Problem details: While reading the listing below, count how many lines hold the word "center", and answer with the number only.

Dataset:

──────────

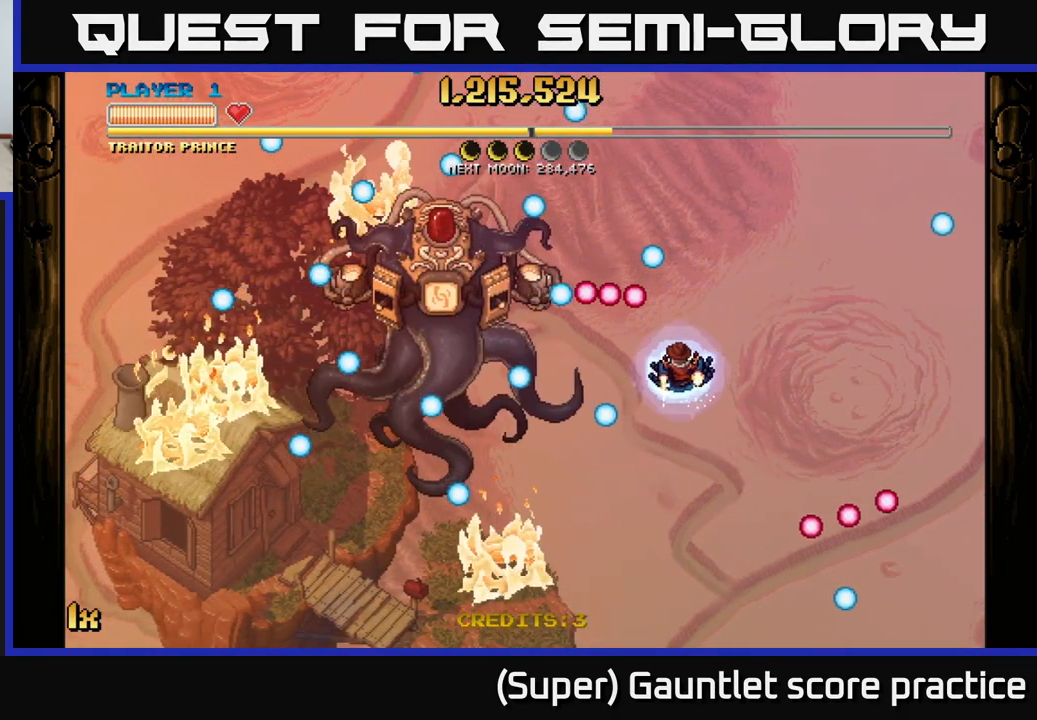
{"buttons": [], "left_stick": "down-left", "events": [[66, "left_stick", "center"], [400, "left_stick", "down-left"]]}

──────────

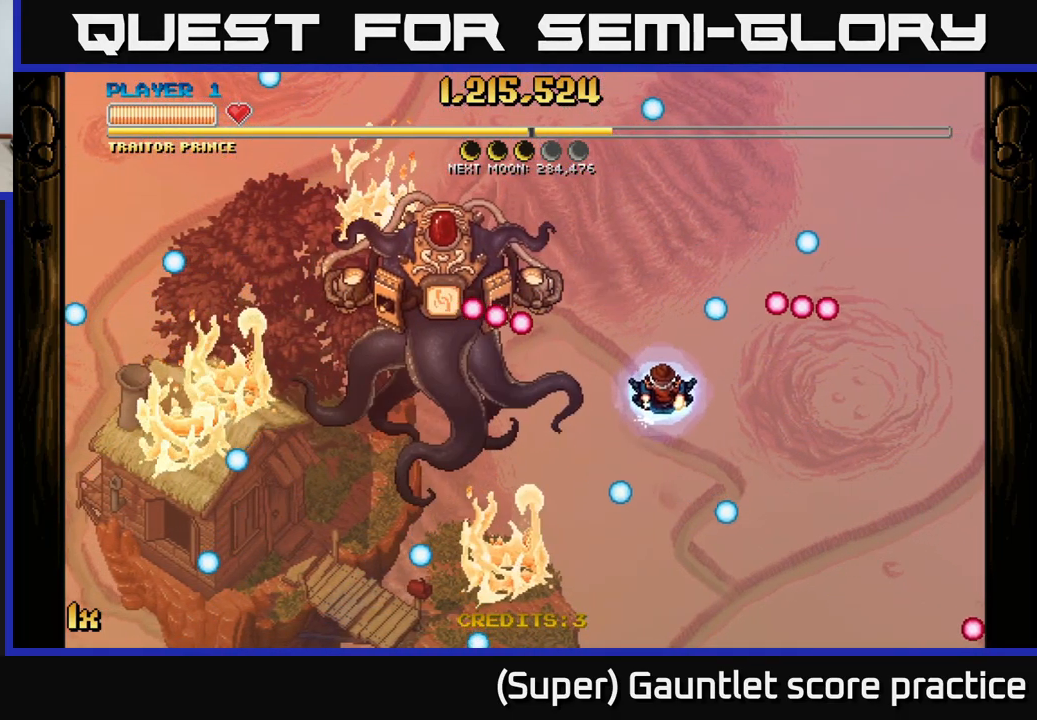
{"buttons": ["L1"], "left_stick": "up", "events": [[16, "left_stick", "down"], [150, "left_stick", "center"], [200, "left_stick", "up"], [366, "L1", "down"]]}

──────────

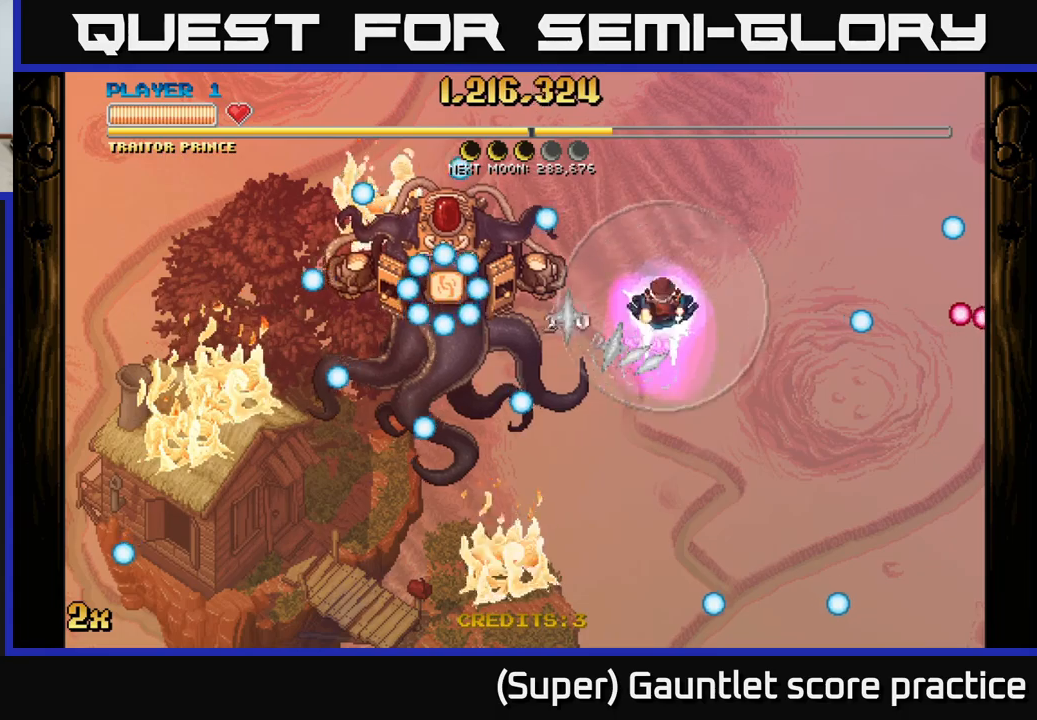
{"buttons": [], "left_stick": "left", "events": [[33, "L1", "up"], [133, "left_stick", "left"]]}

──────────

Answer for the task: 2